How Microsoft Hit CTRL+ALT+DEL on Windows Phone

By Brian X. Chen

“A cleaner, consistent user interface wasn’t achieved just by tweaking mobile strategy. To guide the developers making Windows Phone 7, Microsoft’s design director Flora established “Metro,” a set of design standards. “The philosophy of Metro is trying to do a lot with a little,” Flora said. “Use typography in a creative way and eliminate a lot of decoration. Just have the form of it tell the story. That allows the content really to be the hero.”

“Henceforth, instead of a screen cluttered with icon buttons, Windows Phone 7 focuses heavily on typography to display different features and functions. [– –]”

Personal note. The making-process of the beautiful typographical-functional mobile user interface of Windows Phone 7. Related article: The Windows Phone 7 Review.

Network Realism: William Gibson and new forms of Fiction

By James Bridle

“Network Realism is writing that is of and about the network. It’s realism because it’s so close to our present reality. A realism that posits an increasingly 1:1 relationship between Fiction and the World. A realtime link. And it’s networked because it lives in a place that’s that’s enabled by, and only recently made possible by, our technological connectedness.”

Personal note. About the intriguing subject of atemporality.
Related material: William Gibson says the future is right here, right now.

John Sculley On Steve Jobs, The Full Interview Transcript

By Leander Kahney

“An anecdotal story, a friend of mine was at meetings at Apple and Microsoft on the same day and this was in the last year, so this was recently. He went into the Apple meeting (he’s a vendor for Apple) and when he went into the meeting at Apple as soon as the designers walked in the room, everyone stopped talking because the designers are the most respected people in the organization. [– –]”

“Later in the day he was at Microsoft.
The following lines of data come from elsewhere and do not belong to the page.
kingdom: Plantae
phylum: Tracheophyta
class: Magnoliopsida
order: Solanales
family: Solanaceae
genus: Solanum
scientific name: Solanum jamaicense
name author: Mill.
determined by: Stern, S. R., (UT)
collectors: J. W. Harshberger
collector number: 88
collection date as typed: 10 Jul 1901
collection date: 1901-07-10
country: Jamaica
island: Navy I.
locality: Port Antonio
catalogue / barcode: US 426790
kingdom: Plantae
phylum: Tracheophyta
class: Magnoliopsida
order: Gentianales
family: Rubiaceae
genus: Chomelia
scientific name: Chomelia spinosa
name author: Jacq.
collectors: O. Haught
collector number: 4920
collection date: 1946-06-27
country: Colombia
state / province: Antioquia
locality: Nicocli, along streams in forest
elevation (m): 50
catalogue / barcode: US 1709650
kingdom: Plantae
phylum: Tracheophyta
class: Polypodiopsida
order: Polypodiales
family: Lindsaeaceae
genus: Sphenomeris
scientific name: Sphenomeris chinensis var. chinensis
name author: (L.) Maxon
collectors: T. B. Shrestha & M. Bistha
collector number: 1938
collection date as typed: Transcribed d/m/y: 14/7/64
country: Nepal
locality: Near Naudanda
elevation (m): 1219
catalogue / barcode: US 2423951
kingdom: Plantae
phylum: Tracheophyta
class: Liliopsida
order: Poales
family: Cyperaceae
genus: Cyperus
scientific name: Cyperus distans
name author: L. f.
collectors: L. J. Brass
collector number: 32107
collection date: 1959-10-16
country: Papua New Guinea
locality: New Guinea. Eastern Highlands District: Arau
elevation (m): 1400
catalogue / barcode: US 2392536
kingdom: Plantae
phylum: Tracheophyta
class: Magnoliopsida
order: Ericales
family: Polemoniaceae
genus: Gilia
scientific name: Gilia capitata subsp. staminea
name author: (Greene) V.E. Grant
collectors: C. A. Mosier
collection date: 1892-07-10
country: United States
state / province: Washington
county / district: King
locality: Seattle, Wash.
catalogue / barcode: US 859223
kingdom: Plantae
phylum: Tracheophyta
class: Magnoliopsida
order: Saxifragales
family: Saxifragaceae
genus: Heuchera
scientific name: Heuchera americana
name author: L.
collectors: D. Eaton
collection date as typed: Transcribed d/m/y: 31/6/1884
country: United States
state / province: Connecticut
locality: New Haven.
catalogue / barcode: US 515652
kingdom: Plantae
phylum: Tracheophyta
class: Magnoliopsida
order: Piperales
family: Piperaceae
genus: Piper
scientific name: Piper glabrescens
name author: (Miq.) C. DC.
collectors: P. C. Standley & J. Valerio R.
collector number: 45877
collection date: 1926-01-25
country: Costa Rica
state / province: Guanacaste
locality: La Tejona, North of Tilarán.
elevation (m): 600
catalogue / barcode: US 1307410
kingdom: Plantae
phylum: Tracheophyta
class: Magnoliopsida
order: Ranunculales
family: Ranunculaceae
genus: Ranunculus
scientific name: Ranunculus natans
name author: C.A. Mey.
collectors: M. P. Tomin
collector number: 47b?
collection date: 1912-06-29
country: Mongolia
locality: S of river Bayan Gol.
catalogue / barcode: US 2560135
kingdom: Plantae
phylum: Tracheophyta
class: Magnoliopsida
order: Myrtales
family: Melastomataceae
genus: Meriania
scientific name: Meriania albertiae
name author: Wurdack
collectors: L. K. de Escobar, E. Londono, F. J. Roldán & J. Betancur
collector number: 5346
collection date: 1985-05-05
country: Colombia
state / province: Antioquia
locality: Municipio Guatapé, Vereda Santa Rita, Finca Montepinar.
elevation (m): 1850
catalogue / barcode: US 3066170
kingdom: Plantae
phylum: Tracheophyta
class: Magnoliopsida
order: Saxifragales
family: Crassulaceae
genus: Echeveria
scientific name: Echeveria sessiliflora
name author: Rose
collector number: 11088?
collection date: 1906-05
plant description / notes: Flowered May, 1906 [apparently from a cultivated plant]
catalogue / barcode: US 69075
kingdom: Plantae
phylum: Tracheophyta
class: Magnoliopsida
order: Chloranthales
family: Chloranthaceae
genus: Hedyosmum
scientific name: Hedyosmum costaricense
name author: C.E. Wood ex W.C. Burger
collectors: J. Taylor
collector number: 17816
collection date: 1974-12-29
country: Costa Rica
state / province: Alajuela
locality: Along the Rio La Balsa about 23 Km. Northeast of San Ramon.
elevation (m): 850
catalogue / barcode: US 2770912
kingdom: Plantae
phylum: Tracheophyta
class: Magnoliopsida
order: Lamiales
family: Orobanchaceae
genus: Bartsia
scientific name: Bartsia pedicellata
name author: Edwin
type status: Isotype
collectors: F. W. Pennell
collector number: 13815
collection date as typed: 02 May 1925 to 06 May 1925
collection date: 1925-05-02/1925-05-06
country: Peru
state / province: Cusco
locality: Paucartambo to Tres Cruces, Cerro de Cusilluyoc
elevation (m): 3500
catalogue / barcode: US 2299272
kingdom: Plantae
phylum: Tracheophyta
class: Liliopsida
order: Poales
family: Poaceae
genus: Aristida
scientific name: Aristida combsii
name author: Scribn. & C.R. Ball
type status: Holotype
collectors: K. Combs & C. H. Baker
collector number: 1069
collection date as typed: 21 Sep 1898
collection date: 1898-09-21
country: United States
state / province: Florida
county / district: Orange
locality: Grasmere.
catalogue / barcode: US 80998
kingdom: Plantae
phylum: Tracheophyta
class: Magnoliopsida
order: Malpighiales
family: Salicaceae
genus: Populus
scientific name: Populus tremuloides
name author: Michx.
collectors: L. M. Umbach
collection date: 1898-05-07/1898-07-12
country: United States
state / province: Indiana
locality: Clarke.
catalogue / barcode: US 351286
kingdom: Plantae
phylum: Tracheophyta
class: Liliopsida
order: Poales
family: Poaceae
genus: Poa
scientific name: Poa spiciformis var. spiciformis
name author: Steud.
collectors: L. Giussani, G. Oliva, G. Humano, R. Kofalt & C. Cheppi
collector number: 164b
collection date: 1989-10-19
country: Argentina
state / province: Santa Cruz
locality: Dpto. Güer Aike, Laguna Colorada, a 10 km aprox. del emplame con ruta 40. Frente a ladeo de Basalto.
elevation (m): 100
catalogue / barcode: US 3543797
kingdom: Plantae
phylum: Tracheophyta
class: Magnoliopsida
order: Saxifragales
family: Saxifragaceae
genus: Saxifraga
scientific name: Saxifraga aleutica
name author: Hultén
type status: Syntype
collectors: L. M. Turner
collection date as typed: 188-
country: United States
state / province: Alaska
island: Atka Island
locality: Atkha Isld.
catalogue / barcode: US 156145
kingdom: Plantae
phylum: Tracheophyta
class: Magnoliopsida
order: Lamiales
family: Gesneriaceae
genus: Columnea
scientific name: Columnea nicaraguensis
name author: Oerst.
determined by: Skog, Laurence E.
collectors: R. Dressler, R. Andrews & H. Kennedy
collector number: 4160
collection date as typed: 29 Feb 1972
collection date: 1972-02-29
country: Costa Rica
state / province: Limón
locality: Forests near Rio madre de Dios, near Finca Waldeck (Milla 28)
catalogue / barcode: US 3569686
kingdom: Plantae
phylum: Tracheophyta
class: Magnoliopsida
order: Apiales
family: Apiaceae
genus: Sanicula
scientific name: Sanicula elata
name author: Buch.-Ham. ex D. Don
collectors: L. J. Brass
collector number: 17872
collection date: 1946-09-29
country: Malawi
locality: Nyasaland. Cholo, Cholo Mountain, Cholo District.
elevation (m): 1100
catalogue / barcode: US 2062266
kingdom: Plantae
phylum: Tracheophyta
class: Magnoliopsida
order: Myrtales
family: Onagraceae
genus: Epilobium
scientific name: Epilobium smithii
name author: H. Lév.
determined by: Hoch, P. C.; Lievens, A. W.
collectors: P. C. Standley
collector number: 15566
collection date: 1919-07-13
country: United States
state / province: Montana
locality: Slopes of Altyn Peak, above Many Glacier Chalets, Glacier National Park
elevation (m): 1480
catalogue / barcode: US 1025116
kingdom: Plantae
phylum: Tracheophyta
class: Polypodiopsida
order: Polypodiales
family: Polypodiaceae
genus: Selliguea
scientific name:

When he went into the Microsoft meeting, everybody was talking and then the meeting starts and no designers ever walk into the room. All the technical people are sitting there trying to add their ideas of what ought to be in the design. That’s a recipe for disaster. [– –]”

“Design at other companies is not there. It is buried down in the bureaucracy somewhere… In bureaucracies many people have the authority to say no, not the authority to say yes. So you end up with products with compromises. This goes back to Steve’s philosophy that the most important decisions are the things you decide NOT to do, not what you decide to do. It’s the minimalist thinking again.”

Personal note. Something every CEO should read.
VIDEO AND SLIDESHOW PRESENTATIONS:

Rethinking the Mobile Web

By Yiibu
Personal note. Great Mobile stats, refelctions and standards.
Related material: Adaptive Systems for Multiple Devices.

What Comes After Mobile

By Matt Webb
Personal note. Highly inspiring. Quite fascinated by Berg anyway.
Related material: Media surfaces: Incidental Media.

The Design of Networked Products

By Timo Arnall
Personal note. Great stuff about hybrid products & emerging technologies.